◆ TASK GOAL:
Please rewrite the text lines from every listing below as a JSON list of strings, one string per line, with blank lines left out.

(Dataset entries)
┄┄┄┄┄┄┄┄┄┄
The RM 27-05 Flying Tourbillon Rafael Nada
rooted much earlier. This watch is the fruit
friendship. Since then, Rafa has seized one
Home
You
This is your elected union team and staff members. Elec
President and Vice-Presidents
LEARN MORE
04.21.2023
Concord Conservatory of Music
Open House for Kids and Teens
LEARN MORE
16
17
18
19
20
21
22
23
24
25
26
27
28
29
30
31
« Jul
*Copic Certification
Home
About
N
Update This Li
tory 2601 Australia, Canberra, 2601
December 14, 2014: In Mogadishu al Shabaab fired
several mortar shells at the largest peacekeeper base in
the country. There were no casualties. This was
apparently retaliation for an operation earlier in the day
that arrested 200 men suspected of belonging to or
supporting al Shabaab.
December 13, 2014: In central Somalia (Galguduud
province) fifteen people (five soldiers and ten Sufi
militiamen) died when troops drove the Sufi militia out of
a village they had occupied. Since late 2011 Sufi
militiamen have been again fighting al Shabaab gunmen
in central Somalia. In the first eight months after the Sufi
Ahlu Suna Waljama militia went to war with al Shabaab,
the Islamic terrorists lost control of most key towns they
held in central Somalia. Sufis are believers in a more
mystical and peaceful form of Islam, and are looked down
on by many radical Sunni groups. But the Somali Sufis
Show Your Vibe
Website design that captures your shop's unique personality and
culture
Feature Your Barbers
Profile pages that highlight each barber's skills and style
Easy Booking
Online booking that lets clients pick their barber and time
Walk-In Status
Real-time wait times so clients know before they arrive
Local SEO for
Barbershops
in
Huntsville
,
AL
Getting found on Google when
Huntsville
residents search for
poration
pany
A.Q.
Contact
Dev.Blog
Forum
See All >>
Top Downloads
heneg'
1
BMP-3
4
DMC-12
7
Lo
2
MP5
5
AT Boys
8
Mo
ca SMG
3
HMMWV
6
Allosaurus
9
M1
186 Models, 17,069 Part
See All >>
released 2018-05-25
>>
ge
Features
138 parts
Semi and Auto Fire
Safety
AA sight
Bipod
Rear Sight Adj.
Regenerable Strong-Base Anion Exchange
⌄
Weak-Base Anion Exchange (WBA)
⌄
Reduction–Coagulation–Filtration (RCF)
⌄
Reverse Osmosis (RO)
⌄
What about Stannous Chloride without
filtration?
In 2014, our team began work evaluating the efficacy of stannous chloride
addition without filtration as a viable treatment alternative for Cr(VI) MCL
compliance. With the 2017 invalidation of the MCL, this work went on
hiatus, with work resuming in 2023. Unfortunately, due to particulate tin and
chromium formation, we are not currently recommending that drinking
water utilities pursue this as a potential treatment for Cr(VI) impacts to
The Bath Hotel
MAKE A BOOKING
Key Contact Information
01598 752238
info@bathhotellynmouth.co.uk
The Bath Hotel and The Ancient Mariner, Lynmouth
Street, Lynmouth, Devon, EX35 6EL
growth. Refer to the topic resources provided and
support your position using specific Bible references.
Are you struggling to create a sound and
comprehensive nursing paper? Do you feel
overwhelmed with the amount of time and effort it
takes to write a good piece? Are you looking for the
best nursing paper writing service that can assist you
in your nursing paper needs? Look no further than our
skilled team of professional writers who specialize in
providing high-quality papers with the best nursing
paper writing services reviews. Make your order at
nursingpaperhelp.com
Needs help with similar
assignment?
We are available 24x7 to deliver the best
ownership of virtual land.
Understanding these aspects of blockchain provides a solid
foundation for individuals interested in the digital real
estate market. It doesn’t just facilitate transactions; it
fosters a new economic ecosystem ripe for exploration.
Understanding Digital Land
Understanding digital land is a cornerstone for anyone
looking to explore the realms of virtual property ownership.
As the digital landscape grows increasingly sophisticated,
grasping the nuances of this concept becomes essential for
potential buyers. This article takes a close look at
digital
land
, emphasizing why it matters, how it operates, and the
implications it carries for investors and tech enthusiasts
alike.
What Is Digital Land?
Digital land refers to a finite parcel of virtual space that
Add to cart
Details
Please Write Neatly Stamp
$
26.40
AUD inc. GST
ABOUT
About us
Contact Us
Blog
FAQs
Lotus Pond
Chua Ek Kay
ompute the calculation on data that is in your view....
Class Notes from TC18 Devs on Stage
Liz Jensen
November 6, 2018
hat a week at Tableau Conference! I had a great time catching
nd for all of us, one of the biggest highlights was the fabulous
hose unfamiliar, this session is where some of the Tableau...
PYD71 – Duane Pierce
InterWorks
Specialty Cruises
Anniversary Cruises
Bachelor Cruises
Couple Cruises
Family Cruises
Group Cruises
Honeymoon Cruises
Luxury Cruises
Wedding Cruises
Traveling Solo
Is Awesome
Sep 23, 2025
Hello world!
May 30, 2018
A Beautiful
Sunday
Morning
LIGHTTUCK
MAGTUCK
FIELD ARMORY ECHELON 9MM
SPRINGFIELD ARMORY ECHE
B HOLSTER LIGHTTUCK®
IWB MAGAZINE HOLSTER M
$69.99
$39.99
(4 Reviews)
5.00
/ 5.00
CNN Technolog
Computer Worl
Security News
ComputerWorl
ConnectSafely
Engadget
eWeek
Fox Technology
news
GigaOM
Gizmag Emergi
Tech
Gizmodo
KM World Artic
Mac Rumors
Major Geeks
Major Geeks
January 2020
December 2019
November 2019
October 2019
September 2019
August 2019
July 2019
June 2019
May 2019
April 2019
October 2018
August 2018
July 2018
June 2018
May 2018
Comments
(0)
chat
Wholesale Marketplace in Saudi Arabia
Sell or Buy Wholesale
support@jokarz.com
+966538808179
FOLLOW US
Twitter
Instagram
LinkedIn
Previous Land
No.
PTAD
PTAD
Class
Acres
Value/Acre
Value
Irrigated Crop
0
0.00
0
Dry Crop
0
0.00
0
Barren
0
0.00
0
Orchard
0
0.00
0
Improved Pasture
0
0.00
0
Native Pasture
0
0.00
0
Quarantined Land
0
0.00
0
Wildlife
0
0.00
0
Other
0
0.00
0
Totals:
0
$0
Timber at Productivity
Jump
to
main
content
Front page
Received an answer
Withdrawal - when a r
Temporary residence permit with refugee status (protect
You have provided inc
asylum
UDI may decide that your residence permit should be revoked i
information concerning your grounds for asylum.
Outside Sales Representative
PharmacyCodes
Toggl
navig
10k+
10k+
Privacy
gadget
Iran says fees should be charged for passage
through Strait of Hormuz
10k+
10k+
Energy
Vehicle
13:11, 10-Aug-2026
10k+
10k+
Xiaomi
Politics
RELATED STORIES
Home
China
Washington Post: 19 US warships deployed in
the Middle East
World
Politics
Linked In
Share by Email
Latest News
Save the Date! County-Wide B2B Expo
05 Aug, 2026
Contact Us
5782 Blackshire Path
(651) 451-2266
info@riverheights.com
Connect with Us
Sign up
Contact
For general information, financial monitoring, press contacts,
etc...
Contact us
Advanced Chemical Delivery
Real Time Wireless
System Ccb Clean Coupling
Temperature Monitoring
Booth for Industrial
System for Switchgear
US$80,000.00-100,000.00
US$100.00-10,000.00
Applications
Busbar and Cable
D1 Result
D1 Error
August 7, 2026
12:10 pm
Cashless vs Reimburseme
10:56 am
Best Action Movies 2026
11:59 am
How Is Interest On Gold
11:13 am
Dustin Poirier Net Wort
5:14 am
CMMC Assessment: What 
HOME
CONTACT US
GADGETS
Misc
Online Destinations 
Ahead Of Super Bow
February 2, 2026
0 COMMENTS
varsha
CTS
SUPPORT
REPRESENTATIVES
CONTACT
┄┄┄┄┄┄┄┄┄┄
◆ REPLY:
[
  "The RM 27-05 Flying Tourbillon Rafael Nada",
  "rooted much earlier. This watch is the fruit",
  "friendship. Since then, Rafa has seized one",
  "Home",
  "You",
  "This is your elected union team and staff members. Elec",
  "President and Vice-Presidents",
  "LEARN MORE",
  "04.21.2023",
  "Concord Conservatory of Music",
  "Open House for Kids and Teens",
  "LEARN MORE",
  "16",
  "17",
  "18",
  "19",
  "20",
  "21",
  "22",
  "23",
  "24",
  "25",
  "26",
  "27",
  "28",
  "29",
  "30",
  "31",
  "« Jul",
  "*Copic Certification",
  "Home",
  "About",
  "N",
  "Update This Li",
  "tory 2601 Australia, Canberra, 2601",
  "December 14, 2014: In Mogadishu al Shabaab fired",
  "several mortar shells at the largest peacekeeper base in",
  "the country. There were no casualties. This was",
  "apparently retaliation for an operation earlier in the day",
  "that arrested 200 men suspected of belonging to or",
  "supporting al Shabaab.",
  "December 13, 2014: In central Somalia (Galguduud",
  "province) fifteen people (five soldiers and ten Sufi",
  "militiamen) died when troops drove the Sufi militia out of",
  "a village they had occupied. Since late 2011 Sufi",
  "militiamen have been again fighting al Shabaab gunmen",
  "in central Somalia. In the first eight months after the Sufi",
  "Ahlu Suna Waljama militia went to war with al Shabaab,",
  "the Islamic terrorists lost control of most key towns they",
  "held in central Somalia. Sufis are believers in a more",
  "mystical and peaceful form of Islam, and are looked down",
  "on by many radical Sunni groups. But the Somali Sufis",
  "Show Your Vibe",
  "Website design that captures your shop's unique personality and",
  "culture",
  "Feature Your Barbers",
  "Profile pages that highlight each barber's skills and style",
  "Easy Booking",
  "Online booking that lets clients pick their barber and time",
  "Walk-In Status",
  "Real-time wait times so clients know before they arrive",
  "Local SEO for",
  "Barbershops",
  "in",
  "Huntsville",
  ",",
  "AL",
  "Getting found on Google when",
  "Huntsville",
  "residents search for",
  "poration",
  "pany",
  "A.Q.",
  "Contact",
  "Dev.Blog",
  "Forum",
  "See All >>",
  "Top Downloads",
  "heneg'",
  "1",
  "BMP-3",
  "4",
  "DMC-12",
  "7",
  "Lo",
  "2",
  "MP5",
  "5",
  "AT Boys",
  "8",
  "Mo",
  "ca SMG",
  "3",
  "HMMWV",
  "6",
  "Allosaurus",
  "9",
  "M1",
  "186 Models, 17,069 Part",
  "See All >>",
  "released 2018-05-25",
  ">>",
  "ge",
  "Features",
  "138 parts",
  "Semi and Auto Fire",
  "Safety",
  "AA sight",
  "Bipod",
  "Rear Sight Adj.",
  "Regenerable Strong-Base Anion Exchange",
  "⌄",
  "Weak-Base Anion Exchange (WBA)",
  "⌄",
  "Reduction–Coagulation–Filtration (RCF)",
  "⌄",
  "Reverse Osmosis (RO)",
  "⌄",
  "What about Stannous Chloride without",
  "filtration?",
  "In 2014, our team began work evaluating the efficacy of stannous chloride",
  "addition without filtration as a viable treatment alternative for Cr(VI) MCL",
  "compliance. With the 2017 invalidation of the MCL, this work went on",
  "hiatus, with work resuming in 2023. Unfortunately, due to particulate tin and",
  "chromium formation, we are not currently recommending that drinking",
  "water utilities pursue this as a potential treatment for Cr(VI) impacts to",
  "The Bath Hotel",
  "MAKE A BOOKING",
  "Key Contact Information",
  "01598 752238",
  "info@bathhotellynmouth.co.uk",
  "The Bath Hotel and The Ancient Mariner, Lynmouth",
  "Street, Lynmouth, Devon, EX35 6EL",
  "growth. Refer to the topic resources provided and",
  "support your position using specific Bible references.",
  "Are you struggling to create a sound and",
  "comprehensive nursing paper? Do you feel",
  "overwhelmed with the amount of time and effort it",
  "takes to write a good piece? Are you looking for the",
  "best nursing paper writing service that can assist you",
  "in your nursing paper needs? Look no further than our",
  "skilled team of professional writers who specialize in",
  "providing high-quality papers with the best nursing",
  "paper writing services reviews. Make your order at",
  "nursingpaperhelp.com",
  "Needs help with similar",
  "assignment?",
  "We are available 24x7 to deliver the best",
  "ownership of virtual land.",
  "Understanding these aspects of blockchain provides a solid",
  "foundation for individuals interested in the digital real",
  "estate market. It doesn’t just facilitate transactions; it",
  "fosters a new economic ecosystem ripe for exploration.",
  "Understanding Digital Land",
  "Understanding digital land is a cornerstone for anyone",
  "looking to explore the realms of virtual property ownership.",
  "As the digital landscape grows increasingly sophisticated,",
  "grasping the nuances of this concept becomes essential for",
  "potential buyers. This article takes a close look at",
  "digital",
  "land",
  ", emphasizing why it matters, how it operates, and the",
  "implications it carries for investors and tech enthusiasts",
  "alike.",
  "What Is Digital Land?",
  "Digital land refers to a finite parcel of virtual space that",
  "Add to cart",
  "Details",
  "Please Write Neatly Stamp",
  "$",
  "26.40",
  "AUD inc. GST",
  "ABOUT",
  "About us",
  "Contact Us",
  "Blog",
  "FAQs",
  "Lotus Pond",
  "Chua Ek Kay",
  "ompute the calculation on data that is in your view....",
  "Class Notes from TC18 Devs on Stage",
  "Liz Jensen",
  "November 6, 2018",
  "hat a week at Tableau Conference! I had a great time catching",
  "nd for all of us, one of the biggest highlights was the fabulous",
  "hose unfamiliar, this session is where some of the Tableau...",
  "PYD71 – Duane Pierce",
  "InterWorks",
  "Specialty Cruises",
  "Anniversary Cruises",
  "Bachelor Cruises",
  "Couple Cruises",
  "Family Cruises",
  "Group Cruises",
  "Honeymoon Cruises",
  "Luxury Cruises",
  "Wedding Cruises",
  "Traveling Solo",
  "Is Awesome",
  "Sep 23, 2025",
  "Hello world!",
  "May 30, 2018",
  "A Beautiful",
  "Sunday",
  "Morning",
  "LIGHTTUCK",
  "MAGTUCK",
  "FIELD ARMORY ECHELON 9MM",
  "SPRINGFIELD ARMORY ECHE",
  "B HOLSTER LIGHTTUCK®",
  "IWB MAGAZINE HOLSTER M",
  "$69.99",
  "$39.99",
  "(4 Reviews)",
  "5.00",
  "/ 5.00",
  "CNN Technolog",
  "Computer Worl",
  "Security News",
  "ComputerWorl",
  "ConnectSafely",
  "Engadget",
  "eWeek",
  "Fox Technology",
  "news",
  "GigaOM",
  "Gizmag Emergi",
  "Tech",
  "Gizmodo",
  "KM World Artic",
  "Mac Rumors",
  "Major Geeks",
  "Major Geeks",
  "January 2020",
  "December 2019",
  "November 2019",
  "October 2019",
  "September 2019",
  "August 2019",
  "July 2019",
  "June 2019",
  "May 2019",
  "April 2019",
  "October 2018",
  "August 2018",
  "July 2018",
  "June 2018",
  "May 2018",
  "Comments",
  "(0)",
  "chat",
  "Wholesale Marketplace in Saudi Arabia",
  "Sell or Buy Wholesale",
  "support@jokarz.com",
  "+966538808179",
  "FOLLOW US",
  "Twitter",
  "Instagram",
  "LinkedIn",
  "Previous Land",
  "No.",
  "PTAD",
  "PTAD",
  "Class",
  "Acres",
  "Value/Acre",
  "Value",
  "Irrigated Crop",
  "0",
  "0.00",
  "0",
  "Dry Crop",
  "0",
  "0.00",
  "0",
  "Barren",
  "0",
  "0.00",
  "0",
  "Orchard",
  "0",
  "0.00",
  "0",
  "Improved Pasture",
  "0",
  "0.00",
  "0",
  "Native Pasture",
  "0",
  "0.00",
  "0",
  "Quarantined Land",
  "0",
  "0.00",
  "0",
  "Wildlife",
  "0",
  "0.00",
  "0",
  "Other",
  "0",
  "0.00",
  "0",
  "Totals:",
  "0",
  "$0",
  "Timber at Productivity",
  "Jump",
  "to",
  "main",
  "content",
  "Front page",
  "Received an answer",
  "Withdrawal - when a r",
  "Temporary residence permit with refugee status (protect",
  "You have provided inc",
  "asylum",
  "UDI may decide that your residence permit should be revoked i",
  "information concerning your grounds for asylum.",
  "Outside Sales Representative",
  "PharmacyCodes",
  "Toggl",
  "navig",
  "10k+",
  "10k+",
  "Privacy",
  "gadget",
  "Iran says fees should be charged for passage",
  "through Strait of Hormuz",
  "10k+",
  "10k+",
  "Energy",
  "Vehicle",
  "13:11, 10-Aug-2026",
  "10k+",
  "10k+",
  "Xiaomi",
  "Politics",
  "RELATED STORIES",
  "Home",
  "China",
  "Washington Post: 19 US warships deployed in",
  "the Middle East",
  "World",
  "Politics",
  "Linked In",
  "Share by Email",
  "Latest News",
  "Save the Date! County-Wide B2B Expo",
  "05 Aug, 2026",
  "Contact Us",
  "5782 Blackshire Path",
  "(651) 451-2266",
  "info@riverheights.com",
  "Connect with Us",
  "Sign up",
  "Contact",
  "For general information, financial monitoring, press contacts,",
  "etc...",
  "Contact us",
  "Advanced Chemical Delivery",
  "Real Time Wireless",
  "System Ccb Clean Coupling",
  "Temperature Monitoring",
  "Booth for Industrial",
  "System for Switchgear",
  "US$80,000.00-100,000.00",
  "US$100.00-10,000.00",
  "Applications",
  "Busbar and Cable",
  "D1 Result",
  "D1 Error",
  "August 7, 2026",
  "12:10 pm",
  "Cashless vs Reimburseme",
  "10:56 am",
  "Best Action Movies 2026",
  "11:59 am",
  "How Is Interest On Gold",
  "11:13 am",
  "Dustin Poirier Net Wort",
  "5:14 am",
  "CMMC Assessment: What ",
  "HOME",
  "CONTACT US",
  "GADGETS",
  "Misc",
  "Online Destinations ",
  "Ahead Of Super Bow",
  "February 2, 2026",
  "0 COMMENTS",
  "varsha",
  "CTS",
  "SUPPORT",
  "REPRESENTATIVES",
  "CONTACT"
]